Rafe listened in numbed silence while Janae told him about things they’d said to each other, places they’d been. She told him about the first time she asked about the scar on his right shoulder and he told her it happened in a motorcycle accident. Whatever reservations he may have had dissolved with every passing moment. This was Janae.
“But you still haven’t told me why you never let me know you were alive.”
“My parents made all the decisions. I asked them about you
. They told me that bringing you back into my life wouldn’t be fair to you. That it was best if you thought I was dead.” She uttered what sounded like a sad laugh. “When I looked at myself in the mirror, when I had to be helped out of bed, when the pain would be so bad on some nights that I wanted to die... I believed them. Why should I burden you?”

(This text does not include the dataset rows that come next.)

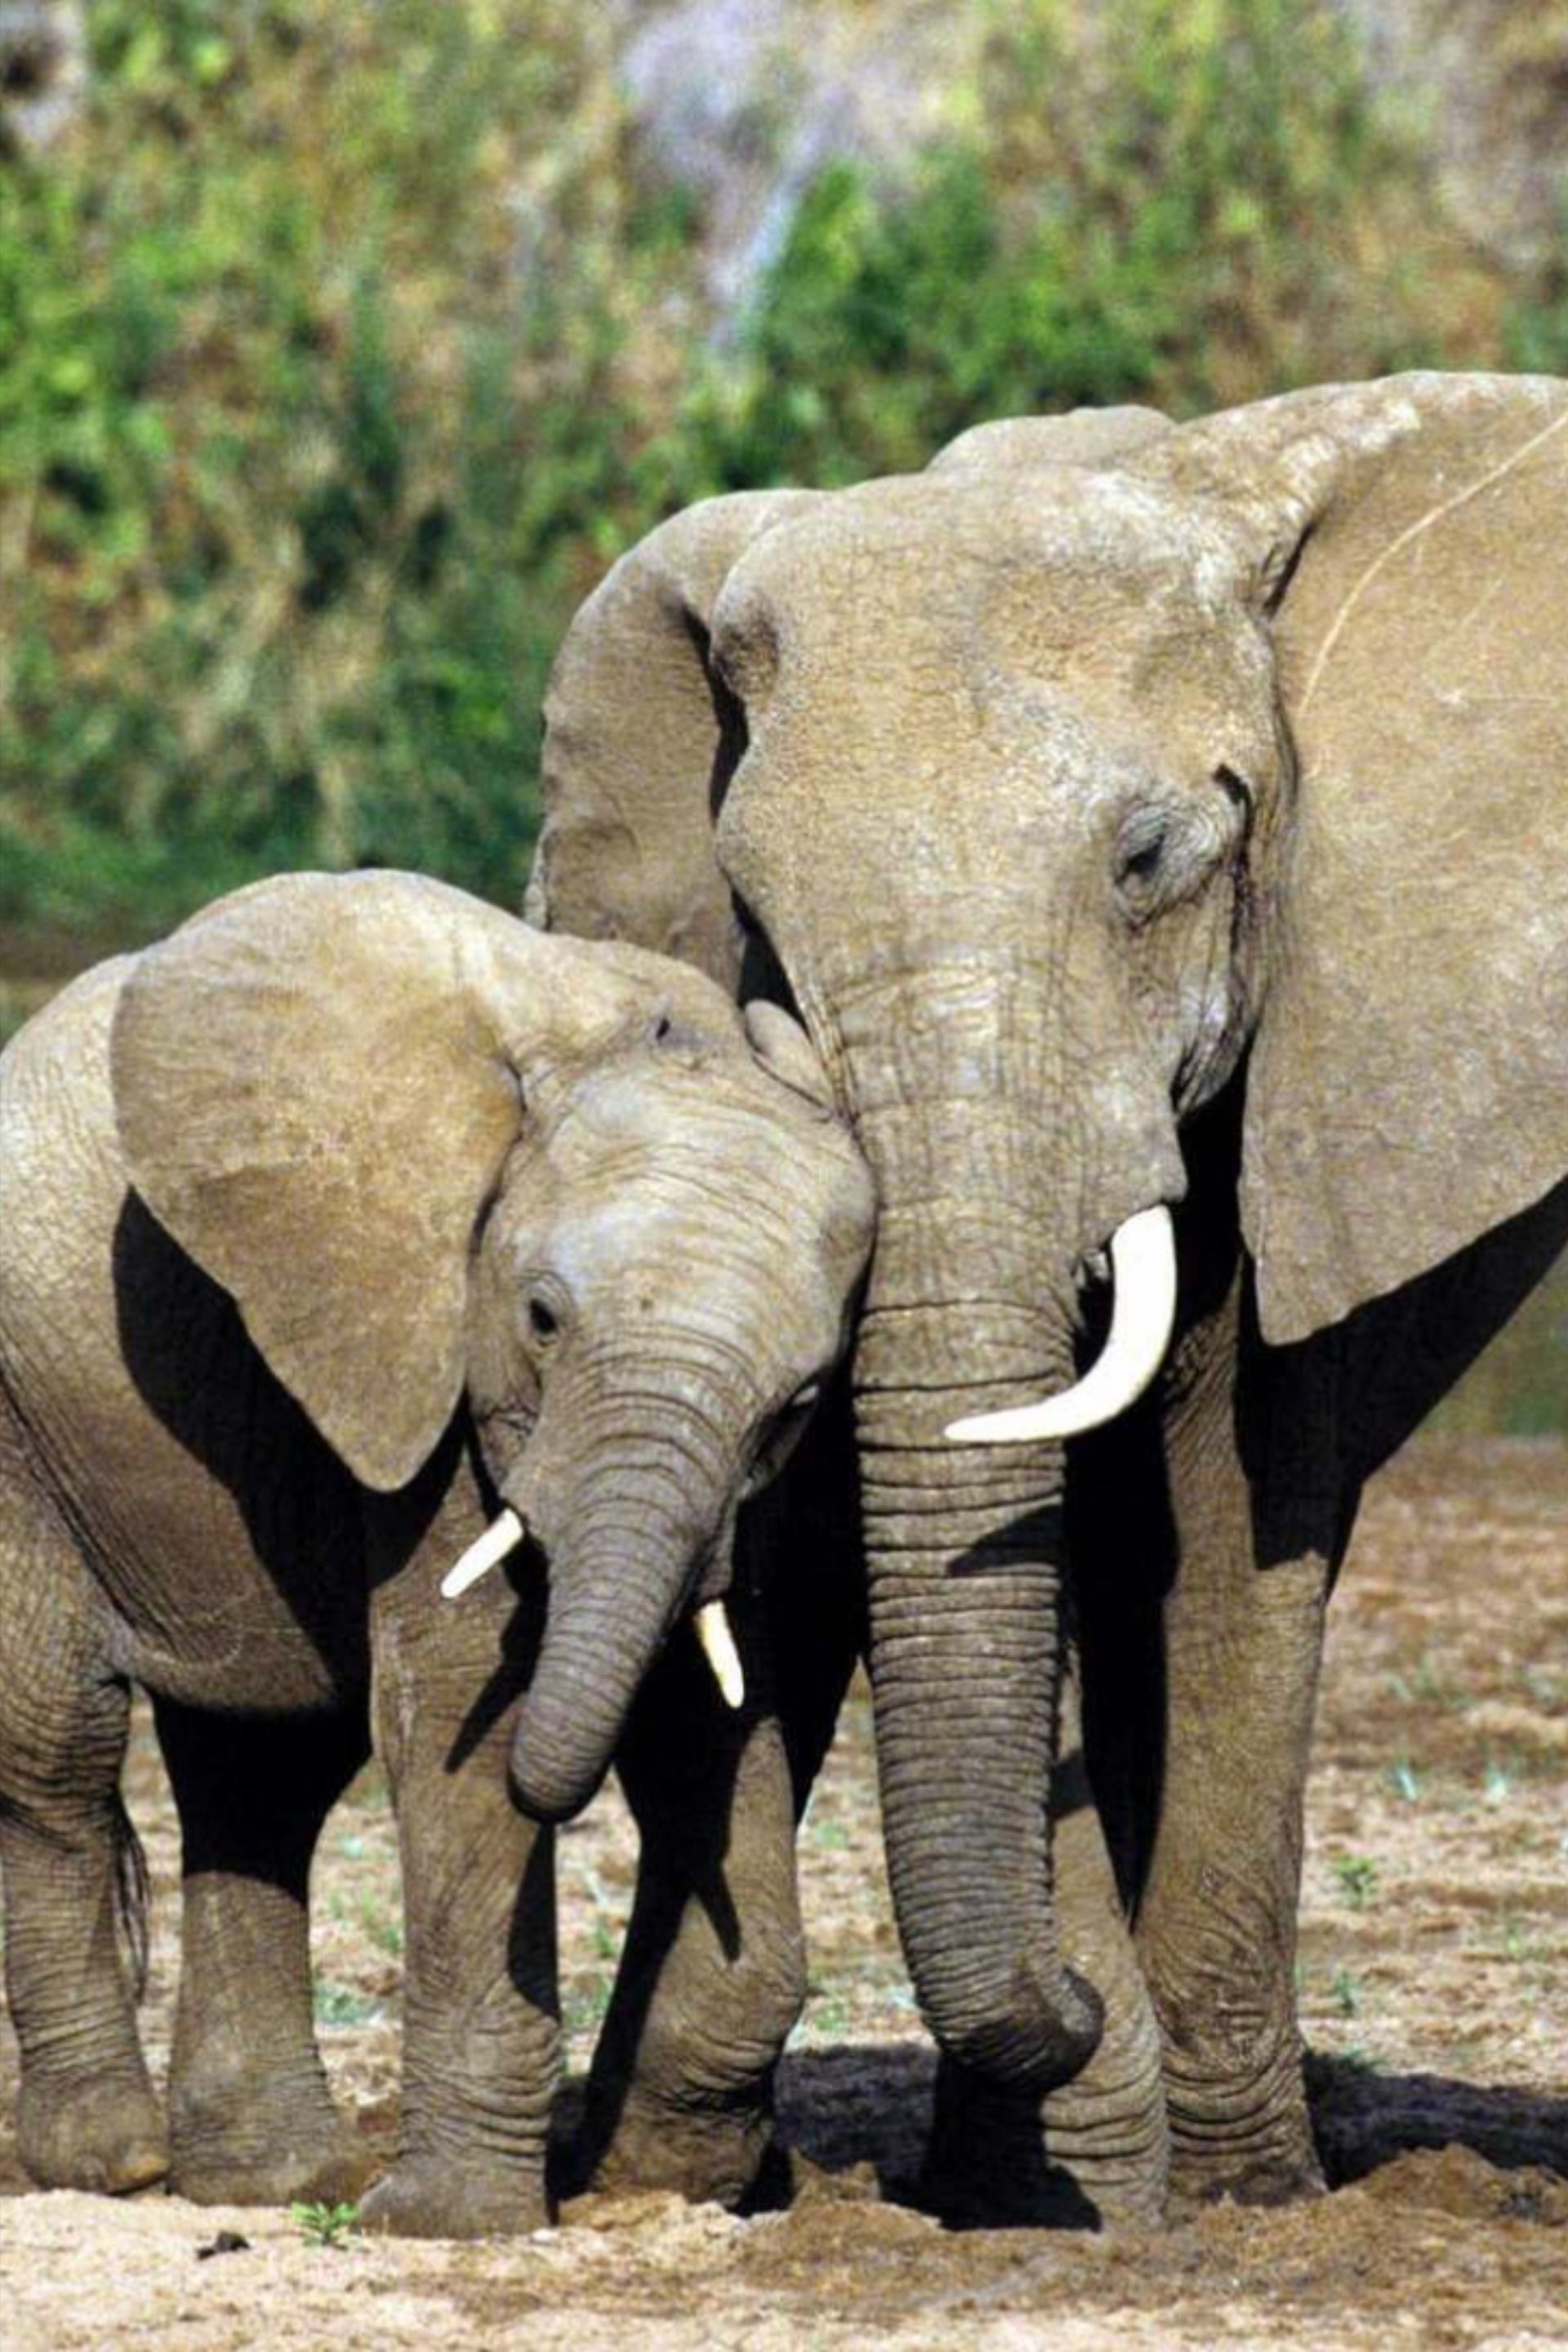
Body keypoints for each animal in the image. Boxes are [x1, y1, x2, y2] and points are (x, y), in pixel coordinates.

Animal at [0, 868, 873, 2236]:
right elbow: (461, 1712)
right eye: (541, 1319)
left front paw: (657, 2184)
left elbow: (716, 1714)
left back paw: (267, 2182)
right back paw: (118, 2166)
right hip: (28, 1426)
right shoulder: (433, 1355)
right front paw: (450, 2224)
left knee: (263, 1777)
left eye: (801, 1402)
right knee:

“God, Janae. If you know me like you say, you’d know better than to think that. We were in love. Young, but in love. You were my world. When I woke up in that hotel room and found you gone—then saw the towers come down.” His voice broke. “A part of me died that day, too!” He slammed his fist against the wall. “Months and months and no word. I thought I’d go crazy. I blamed myself. If I hadn’t taken you to New York—”
“Don’t, please don’t. You couldn’t have known. No one could. How could either of us know that me taking a morning jog would change our world?” She paused. “I’m so sorry, Rafe.”
He paced and ran a hand across his face, surprised that his eyes were damp. “Why now?” he asked quietly. “Why contact me now?”
“I never stopped loving you. Loving you kept me alive. I want to see you, Rafe.”
“See me! Now you want to see me?”
“Rafe...please. At least think about it.”
He swallowed over the burn in his throat. “I’ll think about it.”
“Thank you. I’ll wait to hear from you. Goodbye, Rafe.”
Rafe disconnected the call and squeezed the phone in his palm as if he could break it in half. His tense shoulders slumped.
“Hey, Rafe. I thought I heard someone talking. What are you doing here?” Dominique asked, coming from the kitchen. He turned to face his sister. Alarm widened her eyes.
“What the hell?” She rushed over and grabbed his arm. “What’s wrong?”
Rafe lowered his head a moment and then looked at his sister, debating whether he should tell her. “I...something’s happened...”
* * *
“Oh my God, Rafe...but... I can’t believe it. All this time. What the hell? Alive! How could she do this?” Her gaze of fury landed on her brother. Her tone immediately softened. “How are you though? I can’t imagine what you’re going through.” She drew closer, looped her arms around his waist and rested her head on his chest. “I am so sorry.”